Un découplage au long cours
Voici déjà quelque temps que le groupe à la pomme a les yeux rivés sur l'Inde. "Apple a commencé à développer sa production en Inde il y a dix ans, avec de premiers iPhone assemblés sur place en 2017", note Horace Dediu, consultant indépendant qui suit l'industrie du smartphone et Apple. Le groupe à la pomme a mobilisé ses fournisseurs historiques, comme les taïwanais Foxconn et Pegatron, ainsi que des partenaires locaux, dont Tata Electronics, pour y déployer des activités industrielles de pointe susceptibles de répondre à ses besoins.
Mais ses motivations ont évolué avec le temps. "Au départ, le plan était de fabriquer en Inde pour les consommateurs indiens, notamment du fait des barrières douanières existantes entre l'Inde et la Chine, qui rendaient les coûts prohibitifs pour les acheteurs indiens. Mais l'idée est désormais d'y produire beaucoup plus d'iPhone que le marché local ne pourra en absorber."
Alors que les relations avec la Chine se tendaient de plus en plus, d'abord sous la première administration Trump, puis sous Joe Biden, Apple a en effet jugé prudent de limiter sa dépendance à l'empire du Milieu, tandis que New Delhi cherchait à appâter le groupe à coup de subventions et crédits d'impôts. Soucieux de ne pas mettre tous ses œufs dans le même panier, Apple a également misé sur le Vietnam, où la production de MacBook a démarré en 2023, suivie de celle d'AirPods Pro, d'Apple Watch et d'iPad.
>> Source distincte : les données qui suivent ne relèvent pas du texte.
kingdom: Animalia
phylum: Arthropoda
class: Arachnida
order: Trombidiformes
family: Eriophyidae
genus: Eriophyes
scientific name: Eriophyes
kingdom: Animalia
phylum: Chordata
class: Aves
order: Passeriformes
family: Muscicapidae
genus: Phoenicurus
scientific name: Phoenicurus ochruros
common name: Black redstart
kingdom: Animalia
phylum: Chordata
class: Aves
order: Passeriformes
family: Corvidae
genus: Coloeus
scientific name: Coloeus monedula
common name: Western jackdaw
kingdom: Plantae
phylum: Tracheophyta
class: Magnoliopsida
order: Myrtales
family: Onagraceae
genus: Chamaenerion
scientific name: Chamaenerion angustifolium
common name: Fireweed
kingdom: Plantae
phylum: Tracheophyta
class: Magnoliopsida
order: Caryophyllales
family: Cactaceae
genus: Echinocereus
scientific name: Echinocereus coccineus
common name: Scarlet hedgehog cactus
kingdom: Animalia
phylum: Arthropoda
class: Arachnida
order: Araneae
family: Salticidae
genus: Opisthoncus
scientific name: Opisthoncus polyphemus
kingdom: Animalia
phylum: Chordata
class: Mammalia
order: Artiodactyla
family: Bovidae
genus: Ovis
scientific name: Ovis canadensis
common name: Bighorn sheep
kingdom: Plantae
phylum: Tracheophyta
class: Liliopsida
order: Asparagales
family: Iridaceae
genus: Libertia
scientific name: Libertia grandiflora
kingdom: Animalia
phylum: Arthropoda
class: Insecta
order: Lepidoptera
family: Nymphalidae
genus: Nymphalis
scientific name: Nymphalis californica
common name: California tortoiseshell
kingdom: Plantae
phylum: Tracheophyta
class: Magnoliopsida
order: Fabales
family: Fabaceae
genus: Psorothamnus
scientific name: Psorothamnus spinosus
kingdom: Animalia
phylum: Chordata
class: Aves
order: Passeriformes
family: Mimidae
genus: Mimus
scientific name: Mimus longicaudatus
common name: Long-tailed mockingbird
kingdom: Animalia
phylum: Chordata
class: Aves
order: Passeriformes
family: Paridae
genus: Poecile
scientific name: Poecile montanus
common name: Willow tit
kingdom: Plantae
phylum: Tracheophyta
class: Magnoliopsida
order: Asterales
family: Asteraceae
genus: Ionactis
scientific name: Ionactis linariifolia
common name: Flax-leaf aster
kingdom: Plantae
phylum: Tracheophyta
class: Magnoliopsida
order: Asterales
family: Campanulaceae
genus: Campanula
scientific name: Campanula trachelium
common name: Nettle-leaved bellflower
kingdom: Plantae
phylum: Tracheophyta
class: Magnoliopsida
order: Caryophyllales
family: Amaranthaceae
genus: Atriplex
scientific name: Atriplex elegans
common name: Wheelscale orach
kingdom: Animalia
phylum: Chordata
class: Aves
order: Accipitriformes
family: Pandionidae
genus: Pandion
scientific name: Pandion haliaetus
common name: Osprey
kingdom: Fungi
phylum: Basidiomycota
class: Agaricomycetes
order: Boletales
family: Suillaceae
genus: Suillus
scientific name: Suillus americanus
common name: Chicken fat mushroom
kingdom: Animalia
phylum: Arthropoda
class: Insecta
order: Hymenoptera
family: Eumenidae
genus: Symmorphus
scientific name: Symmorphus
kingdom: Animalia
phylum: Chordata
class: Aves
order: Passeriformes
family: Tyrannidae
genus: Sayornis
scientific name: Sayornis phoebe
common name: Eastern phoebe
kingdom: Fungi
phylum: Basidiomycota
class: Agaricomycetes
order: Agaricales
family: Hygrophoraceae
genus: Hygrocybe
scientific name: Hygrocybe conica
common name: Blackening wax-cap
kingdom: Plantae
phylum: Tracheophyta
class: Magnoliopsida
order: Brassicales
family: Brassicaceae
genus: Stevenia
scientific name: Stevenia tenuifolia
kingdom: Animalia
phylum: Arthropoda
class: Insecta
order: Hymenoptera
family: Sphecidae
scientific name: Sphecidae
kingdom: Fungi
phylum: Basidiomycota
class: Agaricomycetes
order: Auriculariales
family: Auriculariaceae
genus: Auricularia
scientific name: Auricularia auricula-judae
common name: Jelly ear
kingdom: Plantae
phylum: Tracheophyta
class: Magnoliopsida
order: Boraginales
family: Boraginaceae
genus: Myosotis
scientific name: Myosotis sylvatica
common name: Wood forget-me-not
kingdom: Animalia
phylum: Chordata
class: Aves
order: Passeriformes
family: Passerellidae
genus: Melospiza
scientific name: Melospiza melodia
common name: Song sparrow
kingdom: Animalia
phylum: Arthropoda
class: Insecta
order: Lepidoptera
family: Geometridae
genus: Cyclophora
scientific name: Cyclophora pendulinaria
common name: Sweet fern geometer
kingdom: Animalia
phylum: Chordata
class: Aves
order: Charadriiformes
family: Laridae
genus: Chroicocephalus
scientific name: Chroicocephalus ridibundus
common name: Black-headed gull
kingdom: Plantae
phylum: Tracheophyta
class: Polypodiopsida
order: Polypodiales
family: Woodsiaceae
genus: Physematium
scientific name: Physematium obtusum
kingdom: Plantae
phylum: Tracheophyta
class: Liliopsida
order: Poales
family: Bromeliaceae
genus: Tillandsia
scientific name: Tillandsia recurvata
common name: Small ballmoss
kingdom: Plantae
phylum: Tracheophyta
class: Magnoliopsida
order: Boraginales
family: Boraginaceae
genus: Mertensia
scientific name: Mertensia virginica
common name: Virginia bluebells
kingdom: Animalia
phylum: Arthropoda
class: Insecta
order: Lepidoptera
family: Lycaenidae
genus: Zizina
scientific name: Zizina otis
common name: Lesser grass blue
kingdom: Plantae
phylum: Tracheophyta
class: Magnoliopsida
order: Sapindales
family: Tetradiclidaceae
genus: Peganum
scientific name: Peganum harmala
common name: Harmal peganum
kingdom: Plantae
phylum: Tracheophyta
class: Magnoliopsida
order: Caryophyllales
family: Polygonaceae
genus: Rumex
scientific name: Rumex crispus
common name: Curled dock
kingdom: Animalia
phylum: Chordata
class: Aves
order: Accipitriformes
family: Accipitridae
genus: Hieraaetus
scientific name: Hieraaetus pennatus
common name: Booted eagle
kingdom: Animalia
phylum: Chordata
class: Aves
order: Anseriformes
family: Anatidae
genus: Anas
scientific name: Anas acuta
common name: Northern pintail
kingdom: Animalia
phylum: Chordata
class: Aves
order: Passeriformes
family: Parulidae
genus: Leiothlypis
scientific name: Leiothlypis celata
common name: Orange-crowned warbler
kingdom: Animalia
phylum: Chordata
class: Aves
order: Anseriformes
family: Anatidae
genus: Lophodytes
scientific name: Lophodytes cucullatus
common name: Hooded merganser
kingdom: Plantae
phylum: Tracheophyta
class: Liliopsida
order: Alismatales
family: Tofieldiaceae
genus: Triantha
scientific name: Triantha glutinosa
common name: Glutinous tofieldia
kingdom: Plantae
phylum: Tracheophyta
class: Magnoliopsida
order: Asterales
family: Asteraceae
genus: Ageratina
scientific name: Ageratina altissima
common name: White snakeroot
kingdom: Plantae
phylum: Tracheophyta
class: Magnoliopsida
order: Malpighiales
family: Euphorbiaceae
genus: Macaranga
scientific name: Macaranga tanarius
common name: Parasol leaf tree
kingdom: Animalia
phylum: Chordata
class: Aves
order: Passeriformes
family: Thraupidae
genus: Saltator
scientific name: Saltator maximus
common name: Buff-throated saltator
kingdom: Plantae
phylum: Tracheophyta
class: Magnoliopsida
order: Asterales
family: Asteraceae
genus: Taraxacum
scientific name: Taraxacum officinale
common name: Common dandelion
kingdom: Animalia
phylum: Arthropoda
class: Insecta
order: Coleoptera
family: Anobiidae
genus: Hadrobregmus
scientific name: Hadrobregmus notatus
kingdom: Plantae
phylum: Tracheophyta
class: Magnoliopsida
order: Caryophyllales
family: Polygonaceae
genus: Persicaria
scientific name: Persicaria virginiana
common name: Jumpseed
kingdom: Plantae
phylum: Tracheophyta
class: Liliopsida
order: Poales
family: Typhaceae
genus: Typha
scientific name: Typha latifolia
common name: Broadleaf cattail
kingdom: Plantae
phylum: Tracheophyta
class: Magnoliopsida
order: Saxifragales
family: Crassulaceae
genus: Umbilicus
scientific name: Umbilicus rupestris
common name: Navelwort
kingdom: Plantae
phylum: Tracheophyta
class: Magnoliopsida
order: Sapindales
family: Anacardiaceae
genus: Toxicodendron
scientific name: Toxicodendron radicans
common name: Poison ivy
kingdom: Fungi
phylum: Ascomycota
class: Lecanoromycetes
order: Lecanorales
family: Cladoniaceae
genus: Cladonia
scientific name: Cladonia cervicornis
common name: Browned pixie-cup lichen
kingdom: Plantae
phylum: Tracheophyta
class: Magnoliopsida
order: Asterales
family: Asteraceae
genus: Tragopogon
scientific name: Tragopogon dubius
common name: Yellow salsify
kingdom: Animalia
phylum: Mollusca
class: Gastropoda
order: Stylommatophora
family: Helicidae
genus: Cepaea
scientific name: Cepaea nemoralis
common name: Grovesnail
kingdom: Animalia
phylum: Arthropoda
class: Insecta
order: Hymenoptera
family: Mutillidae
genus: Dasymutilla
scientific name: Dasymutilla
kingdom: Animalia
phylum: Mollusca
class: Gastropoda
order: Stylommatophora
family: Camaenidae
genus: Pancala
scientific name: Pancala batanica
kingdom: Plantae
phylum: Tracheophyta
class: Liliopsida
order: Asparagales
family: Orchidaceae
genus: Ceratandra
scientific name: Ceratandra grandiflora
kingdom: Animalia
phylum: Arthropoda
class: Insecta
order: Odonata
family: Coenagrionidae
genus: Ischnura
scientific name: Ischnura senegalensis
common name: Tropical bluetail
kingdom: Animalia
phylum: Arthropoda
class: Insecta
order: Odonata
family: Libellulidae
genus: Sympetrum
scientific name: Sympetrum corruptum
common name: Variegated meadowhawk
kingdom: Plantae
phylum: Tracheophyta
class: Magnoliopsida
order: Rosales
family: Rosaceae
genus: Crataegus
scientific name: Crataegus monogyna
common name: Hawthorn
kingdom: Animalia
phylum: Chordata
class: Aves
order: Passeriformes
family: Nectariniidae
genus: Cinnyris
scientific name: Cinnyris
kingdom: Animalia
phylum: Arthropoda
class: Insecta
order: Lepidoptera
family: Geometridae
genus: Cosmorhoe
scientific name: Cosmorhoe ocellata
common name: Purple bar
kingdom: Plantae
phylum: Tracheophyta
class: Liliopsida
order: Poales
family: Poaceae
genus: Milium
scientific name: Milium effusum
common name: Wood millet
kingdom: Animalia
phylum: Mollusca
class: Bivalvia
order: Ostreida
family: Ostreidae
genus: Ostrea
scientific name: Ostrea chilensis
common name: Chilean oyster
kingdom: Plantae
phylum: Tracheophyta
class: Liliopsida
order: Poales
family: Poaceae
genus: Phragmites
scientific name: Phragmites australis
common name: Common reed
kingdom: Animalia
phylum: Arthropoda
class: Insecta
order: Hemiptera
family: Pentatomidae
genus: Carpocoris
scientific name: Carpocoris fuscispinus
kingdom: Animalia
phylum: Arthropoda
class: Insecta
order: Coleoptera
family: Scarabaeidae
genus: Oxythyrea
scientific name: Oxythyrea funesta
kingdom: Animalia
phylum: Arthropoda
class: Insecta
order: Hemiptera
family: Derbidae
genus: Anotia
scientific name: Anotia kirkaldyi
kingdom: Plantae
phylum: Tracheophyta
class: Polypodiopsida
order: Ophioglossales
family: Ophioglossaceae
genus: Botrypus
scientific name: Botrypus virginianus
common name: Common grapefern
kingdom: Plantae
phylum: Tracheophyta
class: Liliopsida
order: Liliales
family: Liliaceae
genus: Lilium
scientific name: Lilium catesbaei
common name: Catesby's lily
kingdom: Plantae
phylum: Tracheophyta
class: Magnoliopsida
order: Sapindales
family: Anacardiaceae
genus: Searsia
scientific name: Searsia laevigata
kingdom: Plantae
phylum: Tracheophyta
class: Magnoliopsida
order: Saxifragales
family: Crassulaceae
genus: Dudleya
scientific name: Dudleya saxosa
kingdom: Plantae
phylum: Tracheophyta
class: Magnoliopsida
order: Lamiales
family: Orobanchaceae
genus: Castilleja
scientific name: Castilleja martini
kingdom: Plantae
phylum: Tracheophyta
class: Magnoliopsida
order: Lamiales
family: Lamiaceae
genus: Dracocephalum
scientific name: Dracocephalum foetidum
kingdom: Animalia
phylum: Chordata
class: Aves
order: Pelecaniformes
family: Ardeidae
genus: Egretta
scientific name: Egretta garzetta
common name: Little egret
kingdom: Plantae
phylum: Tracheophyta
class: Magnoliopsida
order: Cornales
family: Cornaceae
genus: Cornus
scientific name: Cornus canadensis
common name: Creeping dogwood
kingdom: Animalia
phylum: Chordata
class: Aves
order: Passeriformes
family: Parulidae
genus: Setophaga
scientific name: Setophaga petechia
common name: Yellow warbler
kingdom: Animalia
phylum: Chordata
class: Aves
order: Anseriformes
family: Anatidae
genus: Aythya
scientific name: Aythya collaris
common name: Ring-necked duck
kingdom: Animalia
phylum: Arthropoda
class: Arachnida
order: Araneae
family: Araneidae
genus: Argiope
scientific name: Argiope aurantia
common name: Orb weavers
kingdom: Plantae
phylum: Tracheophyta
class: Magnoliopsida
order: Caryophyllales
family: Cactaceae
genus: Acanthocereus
Le groupe étudie aussi l'implantation d'activités de production en Indonésie.
Il suit en cela une stratégie adoptée par nombre de géants du numérique américains, qui sentent les relations s'envenimer de plus en plus entre Washington et Pékin. C'est le cas de HP, qui prévoit de fabriquer 90% de ses produits vendus en Amérique du Nord hors de Chine, en particulier au Mexique et au Vietnam, d'ici la fin 2025. Ou encore de Google, qui en 2019 a déplacé la production de son téléphone Pixel au Vietnam. Mais Apple demeure particulièrement dépendant de la Chine : 90% de ses iPhone y sont encore assemblés par Foxconn. En outre, contrairement à ses rivaux comme Google, Meta et Microsoft, qui tirent une large portion de leurs revenus du logiciel, Apple est extrêmement dépendant de ses produits manufacturés : l'iPhone compte à lui seul pour la moitié du chiffre d'affaires de la société.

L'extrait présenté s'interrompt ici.